The Moon

The Moon

One Small Step….

The Moon is our nearest neighbour in space.  Its gravitational pull controls our tides and the amount of the illuminated surface we can see changes as the Moon moves round the Earth and gives us the lunar phases.  It takes the Moon about about 29.5 days to orbit the Earth. The Moon’s rotation keeps pace with its orbit round the Earth, which means that we only ever see one side – the Near Side – of the Moon.  

Our months are based on this 29.5 day lunar cycle – or a moonth (which is where the word “month” comes from)!

Moon Phases

The Moon generates no light of its own; it shines only by reflected sunlight. Although the light reflecting from a full moon may obscure our view of the stars, its crater marked surface & lava “seas” are fascinating to look at with binoculars and a great starting point for budding astronomers. A Full Moon is also an ideal time to practice using our natural night vision skills as the light reflected is so bright, it can help us see our surroundings at nighttime. At Full Moon it is even bright enough to read a paperback book by!
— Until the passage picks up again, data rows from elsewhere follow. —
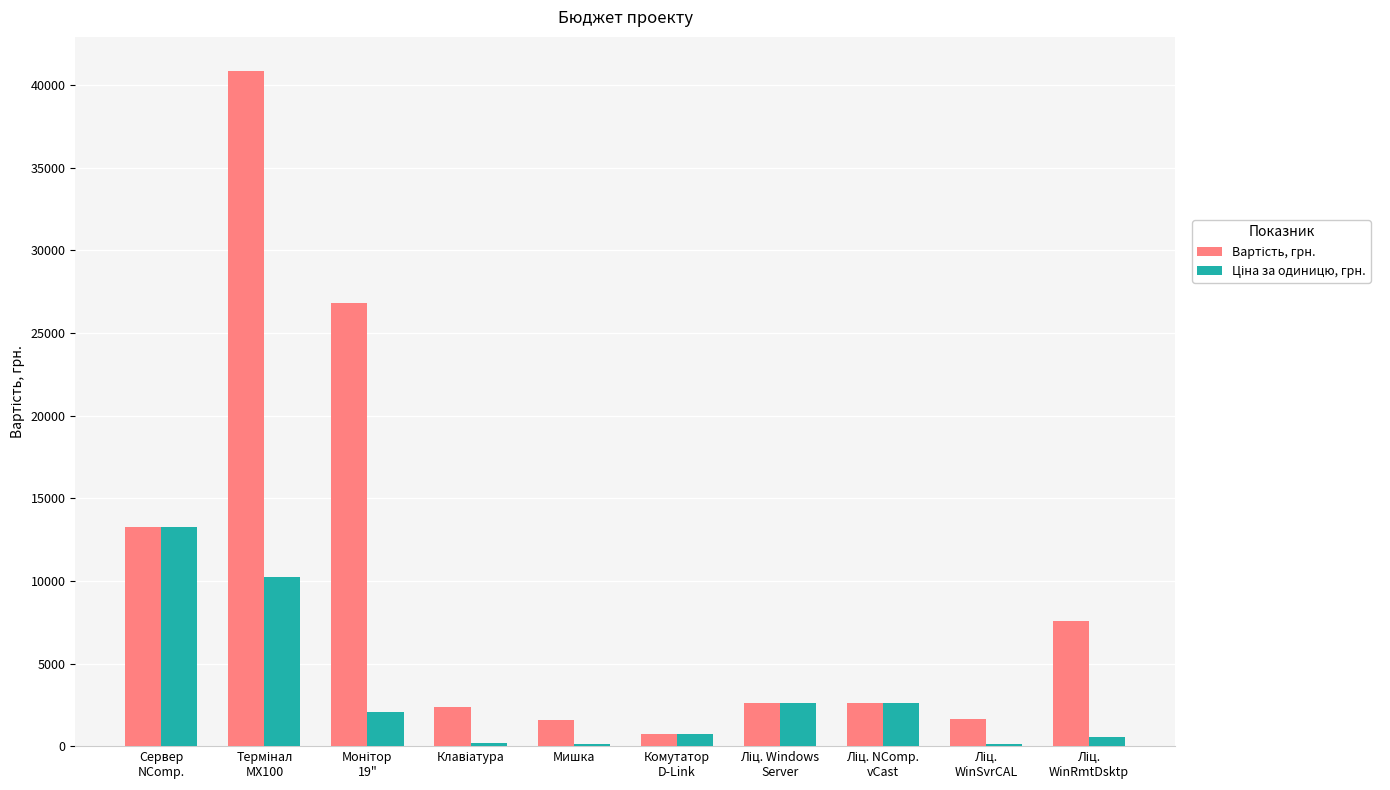

Count the number of categories in the chart.

10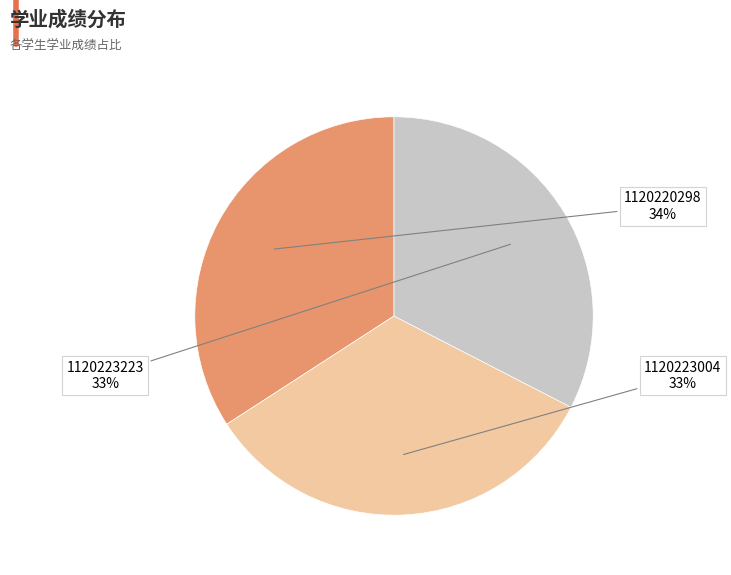

Does any single category account for the majority?

No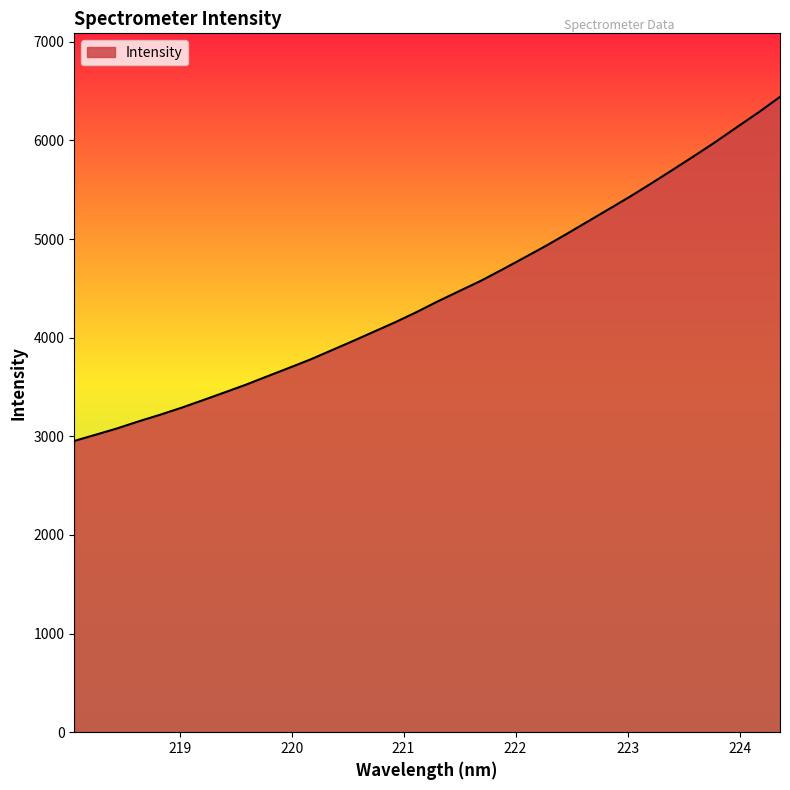

Count the number of data series in this chart.

1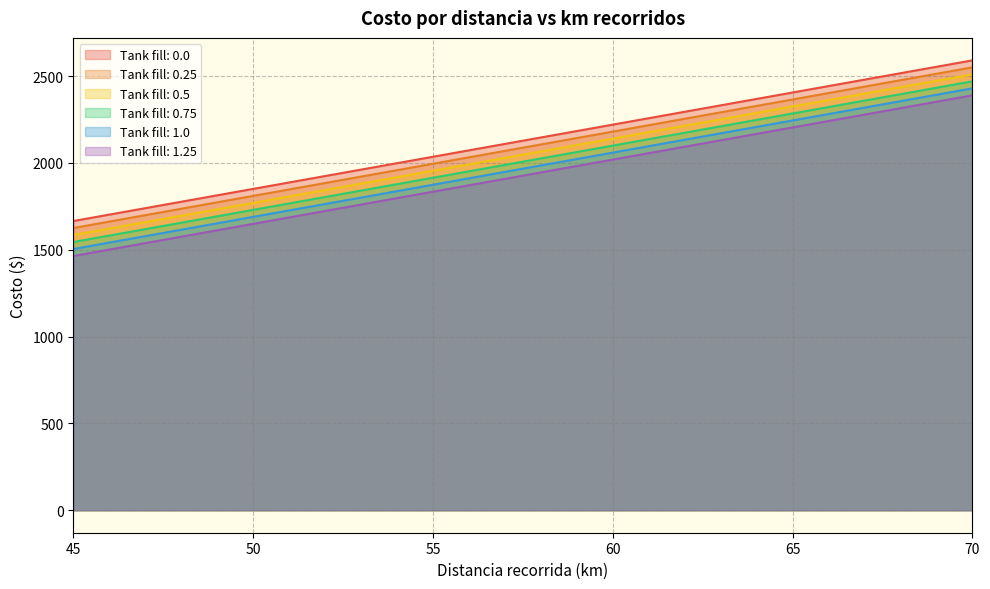

Is it true that 1.0 equals 1504.0 at 45?

True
Activity –  Why not start a Moon Diary?! Check out our Moon Log template for recording your lunar observations every day for a month.

Moon Observation Log

Instructions: Write the date and time of our observation and draw how the Moon looks by shading in the circles to represent the shape of the Moon. For example – if you see half of the Moon, shade the side you cannot see in the circle. If it is too cloudy to view the Moon, make a note of this in your diary.

You can continue this type of journal as you learn about viewing the stars in the night sky.